• [EXERCISE]: Repeat exactly, and only, the lines of the entries below from the one with "the use of HTTP URIs for" through the one with "Sweden’s economy contributes to more", both ends included.

• [SUPPLIED INFORMATION]:
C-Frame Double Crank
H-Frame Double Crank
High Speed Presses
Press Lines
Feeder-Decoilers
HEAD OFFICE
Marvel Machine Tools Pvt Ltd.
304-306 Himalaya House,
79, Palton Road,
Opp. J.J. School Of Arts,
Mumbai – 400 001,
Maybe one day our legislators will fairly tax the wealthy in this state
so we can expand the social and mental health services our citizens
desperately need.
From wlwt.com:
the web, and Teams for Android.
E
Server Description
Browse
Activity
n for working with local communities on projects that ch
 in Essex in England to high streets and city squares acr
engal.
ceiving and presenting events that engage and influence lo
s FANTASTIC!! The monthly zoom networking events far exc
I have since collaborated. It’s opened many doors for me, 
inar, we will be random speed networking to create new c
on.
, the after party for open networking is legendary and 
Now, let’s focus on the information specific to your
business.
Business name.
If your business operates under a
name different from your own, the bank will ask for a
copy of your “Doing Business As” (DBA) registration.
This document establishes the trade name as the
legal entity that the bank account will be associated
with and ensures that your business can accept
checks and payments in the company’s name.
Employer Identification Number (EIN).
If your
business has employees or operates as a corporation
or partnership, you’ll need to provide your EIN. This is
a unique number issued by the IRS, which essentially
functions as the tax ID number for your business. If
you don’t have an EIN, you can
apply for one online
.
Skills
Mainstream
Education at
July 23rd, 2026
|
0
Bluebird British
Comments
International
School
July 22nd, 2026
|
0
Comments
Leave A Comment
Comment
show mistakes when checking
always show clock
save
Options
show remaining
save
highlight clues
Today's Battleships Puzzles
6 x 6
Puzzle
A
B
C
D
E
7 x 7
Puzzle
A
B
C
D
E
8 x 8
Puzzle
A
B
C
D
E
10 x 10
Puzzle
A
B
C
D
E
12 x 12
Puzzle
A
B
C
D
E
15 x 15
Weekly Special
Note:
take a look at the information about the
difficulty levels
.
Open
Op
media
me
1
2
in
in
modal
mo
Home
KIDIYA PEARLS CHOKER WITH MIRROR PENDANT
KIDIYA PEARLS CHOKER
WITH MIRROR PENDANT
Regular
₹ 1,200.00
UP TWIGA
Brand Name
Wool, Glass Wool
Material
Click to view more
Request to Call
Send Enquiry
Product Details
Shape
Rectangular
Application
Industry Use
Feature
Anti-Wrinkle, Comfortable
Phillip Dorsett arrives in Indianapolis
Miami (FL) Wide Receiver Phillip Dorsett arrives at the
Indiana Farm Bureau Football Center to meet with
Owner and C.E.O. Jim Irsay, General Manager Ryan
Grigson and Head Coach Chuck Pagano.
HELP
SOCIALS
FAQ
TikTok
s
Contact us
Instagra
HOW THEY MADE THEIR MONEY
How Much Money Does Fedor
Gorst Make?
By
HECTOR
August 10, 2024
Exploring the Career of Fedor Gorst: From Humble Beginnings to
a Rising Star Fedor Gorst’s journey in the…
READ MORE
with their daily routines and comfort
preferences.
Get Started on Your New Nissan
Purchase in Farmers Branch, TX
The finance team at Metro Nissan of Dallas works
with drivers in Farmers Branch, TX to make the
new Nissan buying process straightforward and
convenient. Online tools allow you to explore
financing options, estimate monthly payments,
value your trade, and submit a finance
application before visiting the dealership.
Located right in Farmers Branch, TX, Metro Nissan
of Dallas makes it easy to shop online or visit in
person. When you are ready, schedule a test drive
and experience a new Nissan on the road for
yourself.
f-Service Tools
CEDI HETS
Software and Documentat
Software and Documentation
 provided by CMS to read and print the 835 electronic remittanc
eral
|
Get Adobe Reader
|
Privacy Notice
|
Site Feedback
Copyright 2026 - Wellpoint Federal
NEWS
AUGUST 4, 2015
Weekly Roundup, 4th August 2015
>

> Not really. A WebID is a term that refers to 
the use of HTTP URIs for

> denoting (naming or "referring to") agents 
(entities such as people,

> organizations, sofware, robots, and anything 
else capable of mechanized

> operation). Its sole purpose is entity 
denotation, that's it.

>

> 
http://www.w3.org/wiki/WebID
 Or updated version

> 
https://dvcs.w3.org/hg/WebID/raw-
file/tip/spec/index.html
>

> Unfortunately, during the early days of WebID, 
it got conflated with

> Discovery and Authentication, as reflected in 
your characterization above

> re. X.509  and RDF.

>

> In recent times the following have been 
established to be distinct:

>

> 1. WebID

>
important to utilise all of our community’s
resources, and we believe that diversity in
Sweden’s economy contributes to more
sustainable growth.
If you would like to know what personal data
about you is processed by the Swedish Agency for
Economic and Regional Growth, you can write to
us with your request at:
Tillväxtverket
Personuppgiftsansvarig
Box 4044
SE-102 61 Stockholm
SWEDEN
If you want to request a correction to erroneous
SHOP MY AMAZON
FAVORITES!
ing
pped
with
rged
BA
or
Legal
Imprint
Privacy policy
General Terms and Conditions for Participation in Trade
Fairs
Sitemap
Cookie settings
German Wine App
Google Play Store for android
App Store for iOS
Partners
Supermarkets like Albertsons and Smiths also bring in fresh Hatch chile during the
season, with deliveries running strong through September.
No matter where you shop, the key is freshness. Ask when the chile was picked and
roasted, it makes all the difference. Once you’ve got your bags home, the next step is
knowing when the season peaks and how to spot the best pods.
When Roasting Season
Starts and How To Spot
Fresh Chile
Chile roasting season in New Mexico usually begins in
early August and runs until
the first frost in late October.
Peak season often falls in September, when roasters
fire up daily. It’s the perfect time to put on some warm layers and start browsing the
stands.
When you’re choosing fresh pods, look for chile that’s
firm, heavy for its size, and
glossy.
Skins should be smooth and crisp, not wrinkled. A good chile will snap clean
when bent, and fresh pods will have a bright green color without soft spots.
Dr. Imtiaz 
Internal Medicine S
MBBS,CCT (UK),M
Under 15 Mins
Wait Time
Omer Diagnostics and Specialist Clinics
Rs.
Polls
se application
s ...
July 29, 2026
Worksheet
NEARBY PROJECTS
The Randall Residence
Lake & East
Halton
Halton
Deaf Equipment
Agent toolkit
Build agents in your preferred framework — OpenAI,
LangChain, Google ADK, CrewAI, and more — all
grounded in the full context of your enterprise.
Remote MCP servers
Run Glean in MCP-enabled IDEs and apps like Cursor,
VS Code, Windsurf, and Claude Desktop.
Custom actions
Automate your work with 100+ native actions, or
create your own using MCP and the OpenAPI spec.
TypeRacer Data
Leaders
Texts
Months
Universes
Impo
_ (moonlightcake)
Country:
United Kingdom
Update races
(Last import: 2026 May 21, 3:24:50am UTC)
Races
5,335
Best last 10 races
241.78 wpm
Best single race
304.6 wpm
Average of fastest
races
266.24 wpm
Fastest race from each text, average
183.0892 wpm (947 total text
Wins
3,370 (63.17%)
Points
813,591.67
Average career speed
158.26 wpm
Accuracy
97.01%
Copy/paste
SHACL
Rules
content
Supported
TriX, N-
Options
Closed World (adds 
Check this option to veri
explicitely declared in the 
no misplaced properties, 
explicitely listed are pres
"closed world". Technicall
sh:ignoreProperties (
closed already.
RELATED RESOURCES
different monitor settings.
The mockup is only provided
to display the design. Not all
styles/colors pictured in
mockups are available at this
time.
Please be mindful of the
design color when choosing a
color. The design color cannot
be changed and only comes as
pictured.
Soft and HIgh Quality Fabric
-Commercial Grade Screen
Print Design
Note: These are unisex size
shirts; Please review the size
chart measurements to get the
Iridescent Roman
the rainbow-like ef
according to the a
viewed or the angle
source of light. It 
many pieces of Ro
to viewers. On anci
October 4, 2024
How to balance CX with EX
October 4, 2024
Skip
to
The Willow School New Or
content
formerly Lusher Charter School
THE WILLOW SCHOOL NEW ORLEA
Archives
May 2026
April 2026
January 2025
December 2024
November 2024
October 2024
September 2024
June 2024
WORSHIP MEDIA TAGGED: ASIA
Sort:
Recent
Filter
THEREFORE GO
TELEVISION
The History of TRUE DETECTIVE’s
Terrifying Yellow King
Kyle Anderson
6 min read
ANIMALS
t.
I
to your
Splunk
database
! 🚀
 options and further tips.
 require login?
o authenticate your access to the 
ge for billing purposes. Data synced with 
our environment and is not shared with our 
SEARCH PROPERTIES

• [OUTPUT OF THE TASK]:
the use of HTTP URIs for

> denoting (naming or "referring to") agents 
(entities such as people,

> organizations, sofware, robots, and anything 
else capable of mechanized

> operation). Its sole purpose is entity 
denotation, that's it.

>

> 
http://www.w3.org/wiki/WebID
 Or updated version

> 
https://dvcs.w3.org/hg/WebID/raw-
file/tip/spec/index.html
>

> Unfortunately, during the early days of WebID, 
it got conflated with

> Discovery and Authentication, as reflected in 
your characterization above

> re. X.509  and RDF.

>

> In recent times the following have been 
established to be distinct:

>

> 1. WebID

>
important to utilise all of our community’s
resources, and we believe that diversity in
Sweden’s economy contributes to more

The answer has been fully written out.